The Casey Foundation's Journey Toward Equitable Grant Making
Establishing a New Indirect Cost Rate
Too often, funders fail to consider the total cost of their grants, creating funding gaps that have a disproportionate impact on smaller nonprofits and organizations of color.
Grantees that lack sufficient funding struggle to pay for basic operational costs, such as rent, utilities, legal fees, equipment and other administrative expenses. When grants fail to adequately consider these indirect expenses, organizations can fall into a vicious “starvation cycle” that threatens their fiscal health, limits their full potential and hinders the advancement of their mission.
The Impact of Indirect Costs
A 2019 Bridgespan study analyzed the true costs of operating nonprofit, which include direct project expenses and indirect costs. Grantees typically are unable to recover indirect costs with the funding provided in project grants, the study found. This puts pressure on the organization to make up the funding gap from other sources.
First Steps Toward Equitable Grant Making
The Annie E. Casey Foundation, like many philanthropies, is deeply committed to promoting equity in its programmatic work and operations and has concerns about the equity implications of its indirect cost policy. For years, Casey maintained a low cap on indirect costs — but data showed that this approach left many of its nonprofit grantees unable to operate within the indirect costs funded.
Conversations within the Foundation began in late 2019 and focused on the organization’s indirect cost cap. At 10%, this rate sat at the extreme low end among the range of options that other foundations were offering. In 2020, Casey raised its indirect cost cap to 15% and then took the time needed to conduct an in-depth analysis and further examine and discuss a long-term policy change.
Data-Driven Field-Informed Research
A work group of program officers and Grants Management staff within the organization kept the discussions rolling, and — while everyone agreed that this was an important issue to consider — the path forward was far from clear.
In early 2020, the work group examined Casey’s grants data and analyzed the costs grantees were listing in their budget requests. It also sought input from other funders, including the MacArthur Foundation — one of five philanthropies involved in advancing what is called the “true cost” work — about how it landed on a 29% overhead rate on all grants and the lessons it learned along the way.
In June, the work group enlisted the fiscal management consulting firm BDO FMA (formerly Fiscal Management Associates) to help facilitate discussions and analyze grantee data. Using publicly available 990 data, BDO FMA performed a grantee portfolio analysis, which provided information on the financial health of Casey Foundation grantees — including information on their reported indirect costs.
The work group learned that the median reported indirect cost rate of Casey grantees was 19%. Smaller grantees with budgets under $1 million had a median rate of 22% and the largest grantees — those with budgets exceeding $100 million — had a median rate of 14%. This inverse relationship between budget size and indirect cost rate is consistent with BDO FMA’s research on nonprofits as a whole and is likely due to economies of scale achieved at larger organizations.
Each year, the Foundation collects demographic data from grantees to monitor funding to organizations of color (defined as organizations that have both a chief executive and a majority of staff who identify as people of color). By disaggregating this data, Casey learned that grantees of color had median budgets that were just 59% the size of its other grantees and carried a median cost rate of 21% — more than 2% higher than organizations that were not grantees of color. These differences suggest that a one-size-fits-all approach to an indirect cost rate policy is inequitable and disproportionately limits smaller grantees, including grantees of color.

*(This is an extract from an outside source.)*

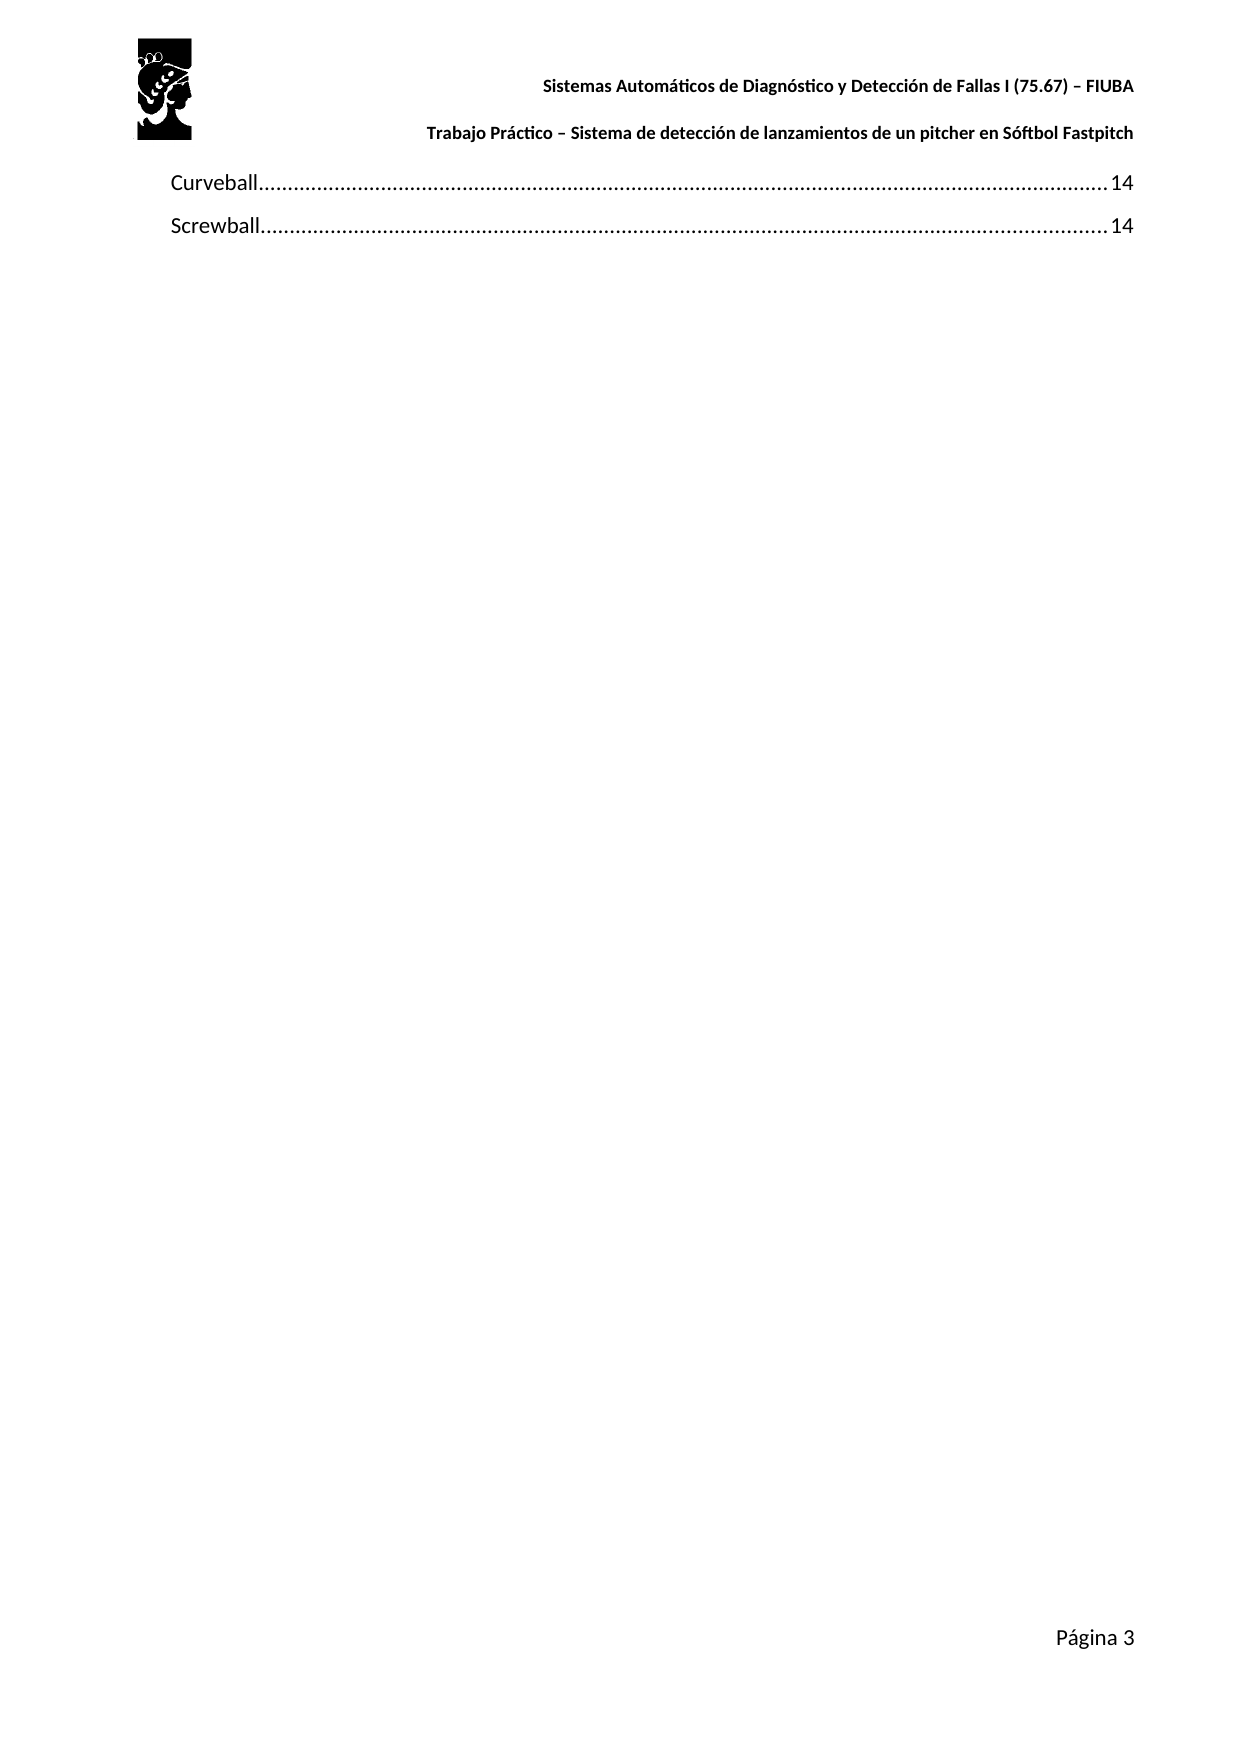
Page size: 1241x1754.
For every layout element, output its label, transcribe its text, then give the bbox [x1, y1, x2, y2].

text Curveball 14 [171, 168, 1134, 197]
picture [133, 36, 196, 147]
text Screwball 14 [171, 211, 1134, 239]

Equipped with this information, the work group focused on three guiding principles when reconsidering Casey’s indirect cost rate policy: 1) Grantees deserve equitable access to resources; 2) the Foundation’s practices should aim to minimize the burden to grantees in areas such as applying for, budgeting and reporting on grants; and 3) grant making practices should seek to improve — or at least not jeopardize — the financial and organizational health and sustainability of grantees.
The group ultimately landed on a three-tiered rate structure that provides a 25% indirect cost rate for grantees with budgets under $5 million, 20% for grantees with budgets between $5 million and $100 million and 15% for those with budgets over $100 million. This new structure covered the reported indirect costs of the majority of Casey’s grantees in each of the tiers.

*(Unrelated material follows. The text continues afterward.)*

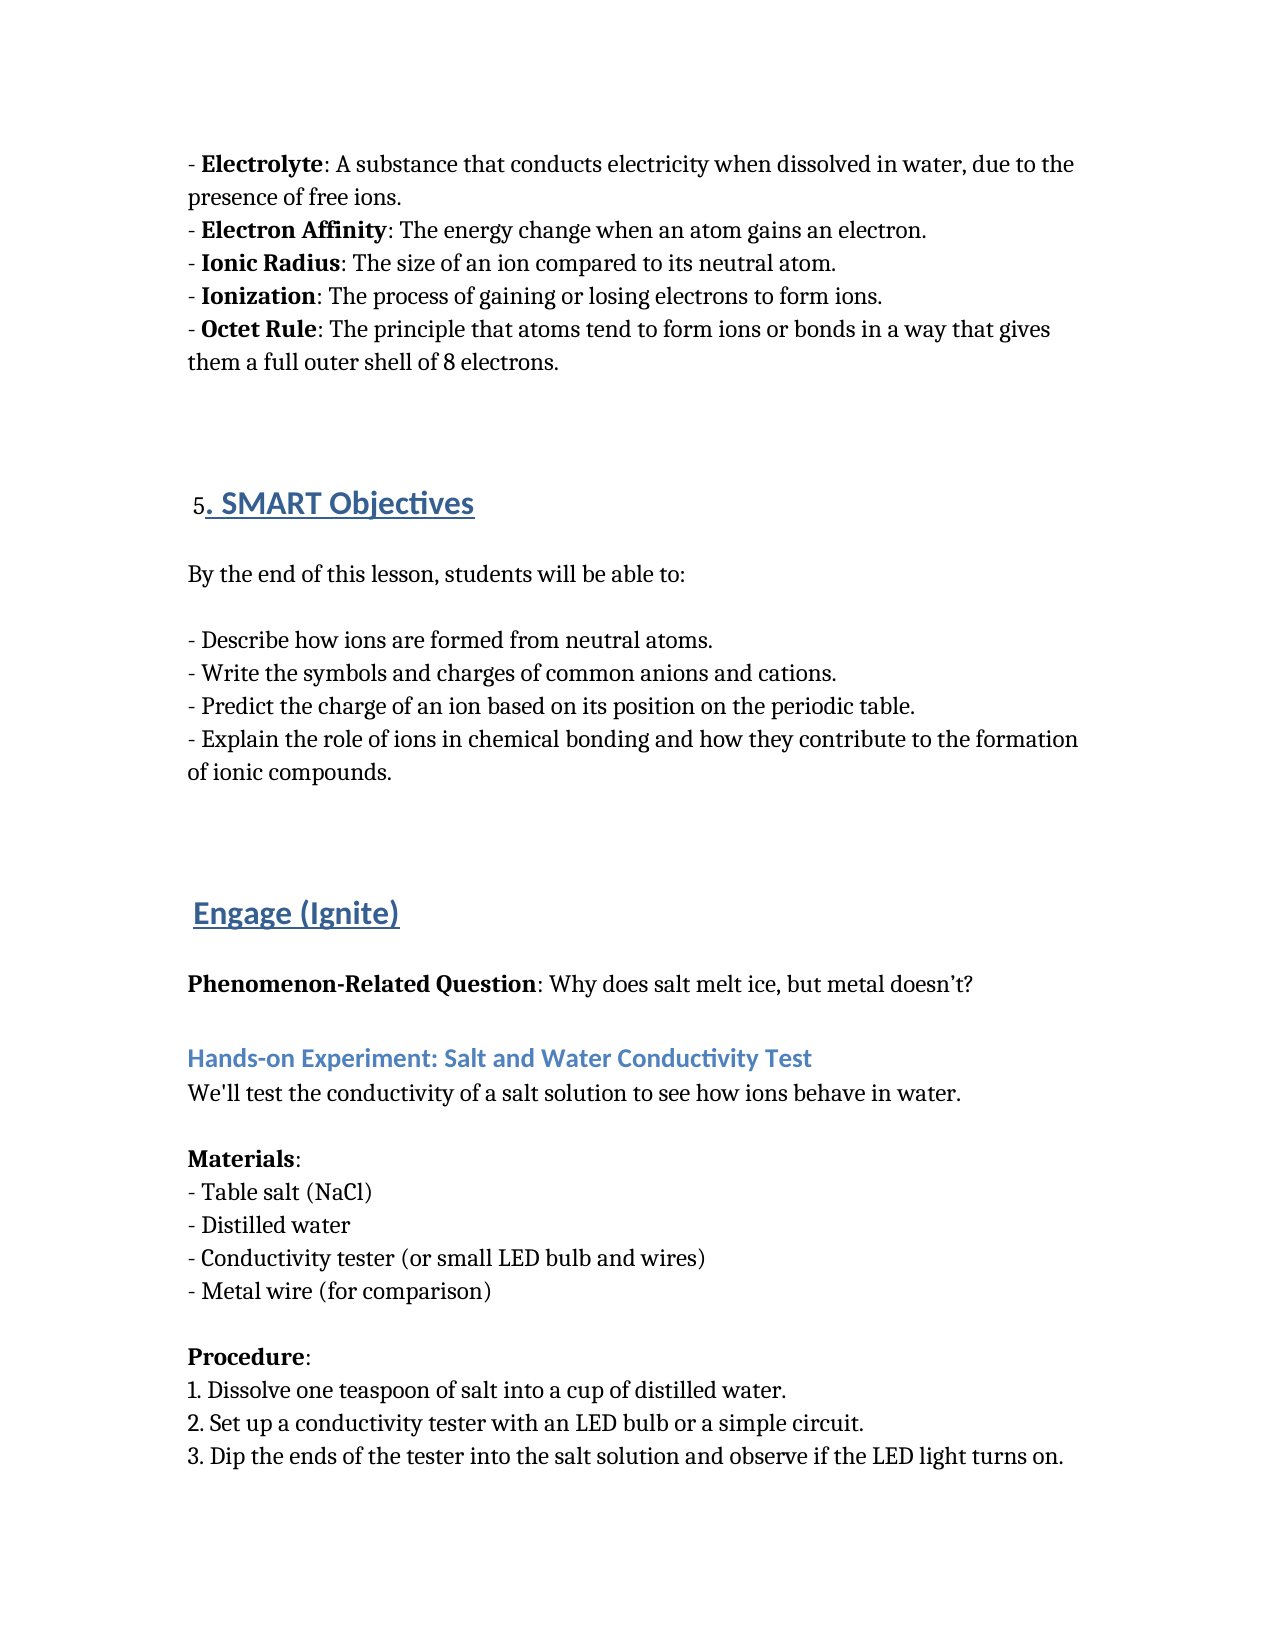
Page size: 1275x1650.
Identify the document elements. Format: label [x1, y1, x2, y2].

text [187, 150, 1087, 1471]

Implementing this new policy came next — a challenge that prompted questions about how to pay for such a substantial shift in practice. Foundations generally have three options when implementing a new indirect cost policy. These are: 1) reduce the direct cost portion of the grant, thereby reducing the scope of the work; 2) reduce the number of grants awarded to fully fund the indirect cost reimbursements on the remaining grants; or 3) increase grant making budgets to accommodate an uptick in indirect cost reimbursements. Casey chose option three: growing its grant making budget to cover implementation costs.
Today, the Foundation is confident that its new policy is driving equitable grant making for smaller organizations and organizations of color. Equipped with the right resources, these nonprofits are better positioned to succeed — and to help Casey advance its mission of building a brighter and more equitable future for America’s children, young people and families.
Katie Tetrault is the vice president of Finance and Grants Management at the Annie E. Casey Foundation.